Alterações na tireoide atingem expressiva parcela dos brasileiros e demandam atenção aos sinais do corpo

As disfunções associadas à tireoide alcançam milhões de cidadãos no Brasil e comumente passam sem a devida identificação por manifestarem sinais cotidianos, a exemplo de esgotamento físico prolongado, oscilações no estado anímico, variações bruscas de massa corporal e diminuição do volume capilar. Estimativas da Sociedade Brasileira de Endocrinologia e Metabologia (SBEM) sinalizam que até 60% da população do país poderá registrar algum grau de variação funcional na glândula no decorrer da vida, figurando o público feminino e as pessoas da terceira idade entre as faixas mais impactadas.

A endocrinologista integrante do Mário Palmério Hospital Universitário (MPHU), Fernanda Magalhães, detalha a relevância do órgão para a manutenção das funções vitais. A profissional explica que a tireoide apresenta formato semelhante ao de uma borboleta e fica situada na área frontal do pescoço, sendo responsável pela síntese dos hormônios T3 e T4. Essas substâncias controlam o ritmo metabólico do organismo e interferem diretamente no desempenho do coração, cérebro, fígado e no equilíbrio de peso.

A especialista pontua que as alterações centrais vinculadas à estrutura são o hipotireoidismo, configurado pela fabricação escassa hormonal, e o hipertireoidismo, que se caracteriza pela produção elevada dessas substâncias.

Manifestações clínicas diferem conforme o nível de hormônios
Na ocorrência do hipotireoidismo, o ritmo do metabolismo sofre desaceleração, desencadeando manifestações como exaustão acentuada, ganho não justificado de peso, desidratação cutânea, perda de fios de cabelo, letargia e lentidão intestinal. Fernanda Magalhães acrescenta que o paciente pode manifestar ainda sensibilidade ao frio, desarranjos no ciclo menstrual e quadros associados à depressão.
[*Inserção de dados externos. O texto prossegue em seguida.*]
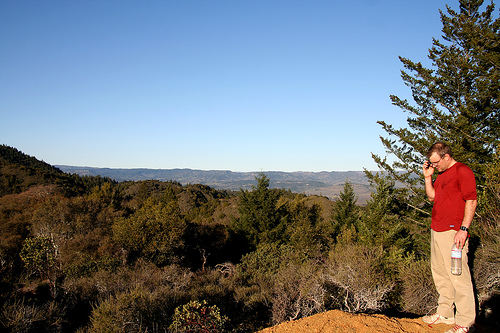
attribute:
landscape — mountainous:
[2, 142, 498, 327]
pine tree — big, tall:
[357, 2, 497, 323]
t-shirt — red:
[429, 166, 478, 233]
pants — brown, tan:
[431, 230, 475, 327]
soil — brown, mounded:
[289, 316, 368, 332]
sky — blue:
[2, 2, 497, 171]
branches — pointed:
[199, 246, 210, 269]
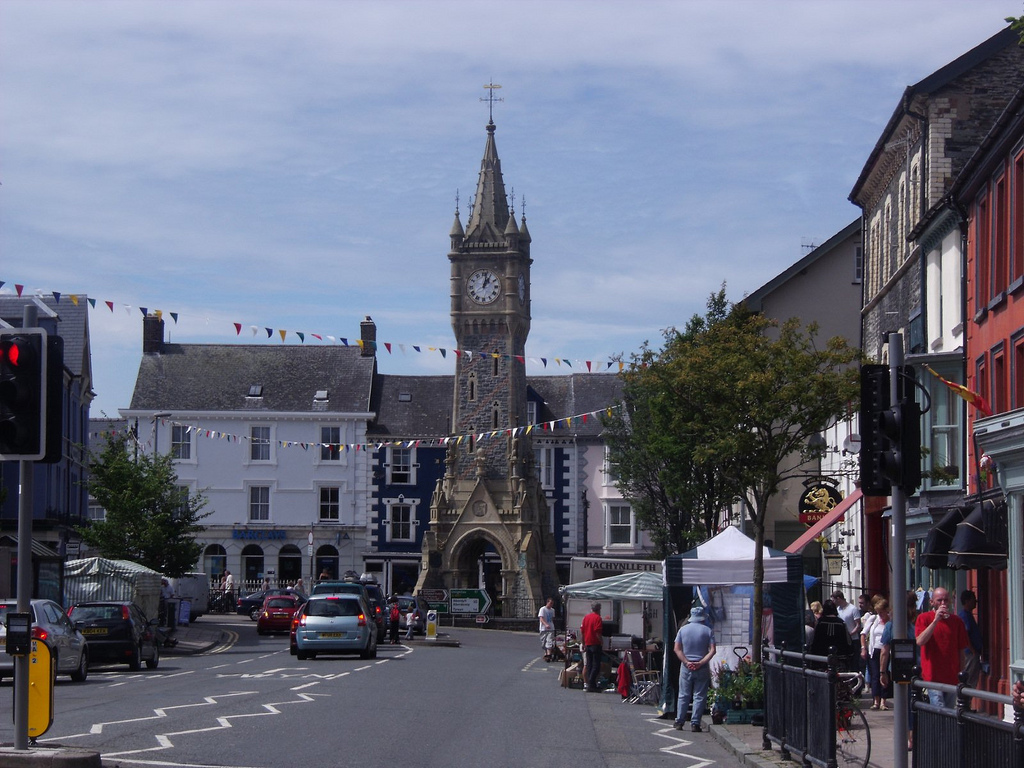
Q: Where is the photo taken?
A: Main street.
Em contrapartida, o hipertireoidismo atua acelerando as atividades metabólicas, culminando habitualmente em redução acelerada de peso, batimentos cardíacos acelerados, tremores, quadros ansiosos, transpiração em excesso e insônia. A endocrinologista destaca que é possível notar irritabilidade, aversão a temperaturas altas e o inchaço visível no pescoço, denominado bócio.

Incidência das condições tireoidianas na sociedade
Fernanda Magalhães observa que as alterações na glândula figuram entre os diagnósticos endocrinológicos mais recorrentes em escala global. A médica ressalta que o hipotireoidismo desponta como a complicação mais habitual, registrando prevalência entre idosos e mulheres. Dados globais apontam que aproximadamente 5% dos indivíduos sofrem com o problema, enquanto em território nacional o índice atinge cerca de 7,4% da população.

Outra condição de elevada ocorrência envolve a presença de nódulos na tireoide, detectados de forma predominante por meio de exames ultrassonográficos. A médica pondera que essas formações são comuns e tornam-se mais frequentes com o avanço da idade, destacando que mais de metade das pessoas pode apresentar nódulos ao longo dos anos, sendo de 90% a 95% dos casos classificados como benignos.

Importância do diagnóstico e da checagem médica
A endocrinologista enfatiza a necessidade de buscar orientação especializada quando o indivíduo constatar sintomas contínuos ou modificações na área cervical. Fernanda Magalhães orienta que a consulta é indicada na presença de manifestações características, volumes alterados no pescoço ou histórico de patologias da glândula na família.

O acompanhamento clínico geralmente inclui exames de sangue e testes de imagem para averiguar as dosagens hormonais e monitorar formações nodulares. A especialista conclui reforçando que, ao notar qualquer um desses indícios, a pessoa deve recorrer ao suporte profissional para cuidar da saúde glandular. Com informações da Assessoria de Comunicação do Mário Palmério Hospital Universitário.